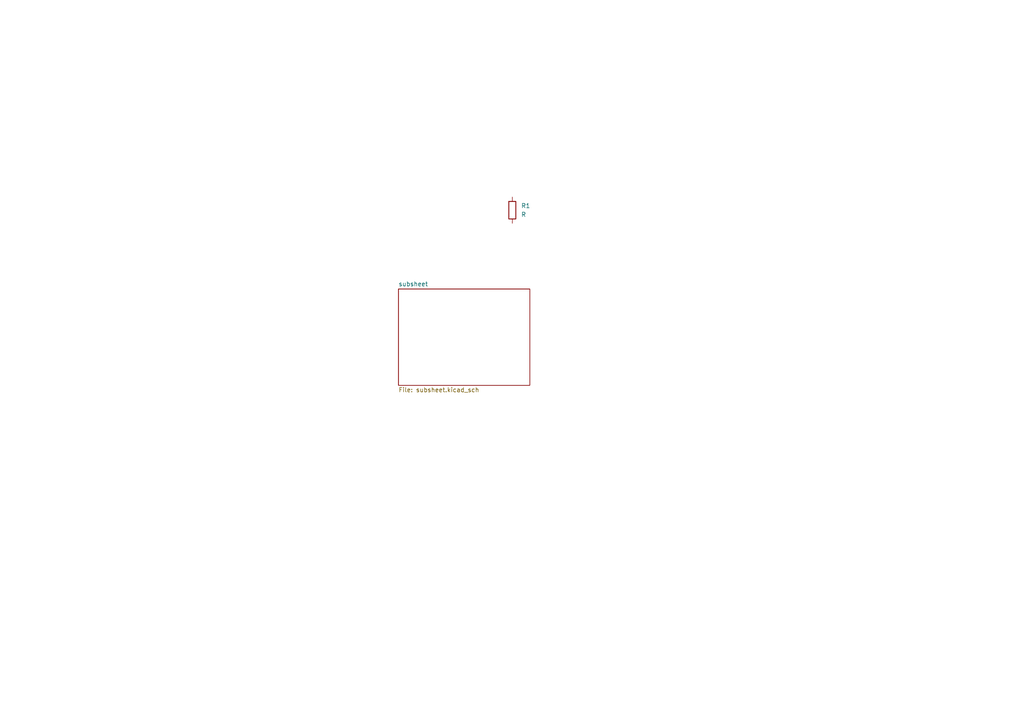
<source format=kicad_sch>
(kicad_sch (version 20211123) (generator eeschema)

  (uuid 4c1f40ba-e27d-4700-b34a-e9ab59128adb)

  (paper "A4")

  


  (symbol (lib_id "Device:R") (at 148.59 60.96 0) (unit 1)
    (in_bom yes) (on_board yes) (fields_autoplaced)
    (uuid 3f437e95-f712-4db4-bc87-b96fa2253386)
    (property "Reference" "R1" (id 0) (at 151.13 59.6899 0)
      (effects (font (size 1.27 1.27)) (justify left))
    )
    (property "Value" "R" (id 1) (at 151.13 62.2299 0)
      (effects (font (size 1.27 1.27)) (justify left))
    )
    (property "Footprint" "" (id 2) (at 146.812 60.96 90)
      (effects (font (size 1.27 1.27)) hide)
    )
    (property "Datasheet" "~" (id 3) (at 148.59 60.96 0)
      (effects (font (size 1.27 1.27)) hide)
    )
    (pin "1" (uuid 29633f0e-99ce-4e5c-b155-7f14e08b700c))
    (pin "2" (uuid 31acaf9c-29ef-45d2-b566-bce97bf32cc0))
  )

  (sheet (at 115.57 83.82) (size 38.1 27.94) (fields_autoplaced)
    (stroke (width 0.1524) (type solid) (color 0 0 0 0))
    (fill (color 0 0 0 0.0000))
    (uuid 3bb79319-dd77-484f-9da3-9117cbc08adc)
    (property "Sheet name" "subsheet" (id 0) (at 115.57 83.1084 0)
      (effects (font (size 1.27 1.27)) (justify left bottom))
    )
    (property "Sheet file" "subsheet.kicad_sch" (id 1) (at 115.57 112.3446 0)
      (effects (font (size 1.27 1.27)) (justify left top))
    )
  )

  (sheet_instances
    (path "/" (page "1"))
    (path "/3bb79319-dd77-484f-9da3-9117cbc08adc" (page "2"))
  )

  (symbol_instances
    (path "/3f437e95-f712-4db4-bc87-b96fa2253386"
      (reference "R1") (unit 1) (value "R") (footprint "")
    )
    (path "/3bb79319-dd77-484f-9da3-9117cbc08adc/1bb1f3ad-9357-4fe5-b75c-87cad02ac9e3"
      (reference "R2") (unit 1) (value "R") (footprint "")
    )
  )
)

</source>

◆ Job item ◆
Copy exactly the stretch of data above from the line with "(uuid 3bb79319-dd77-484f-9da3-9117cbc08adc)" through the line with "115.57 112.3446 0)", and omit all other lines.

◆ Output for this exercise ◆
    (uuid 3bb79319-dd77-484f-9da3-9117cbc08adc)
    (property "Sheet name" "subsheet" (id 0) (at 115.57 83.1084 0)
      (effects (font (size 1.27 1.27)) (justify left bottom))
    )
    (property "Sheet file" "subsheet.kicad_sch" (id 1) (at 115.57 112.3446 0)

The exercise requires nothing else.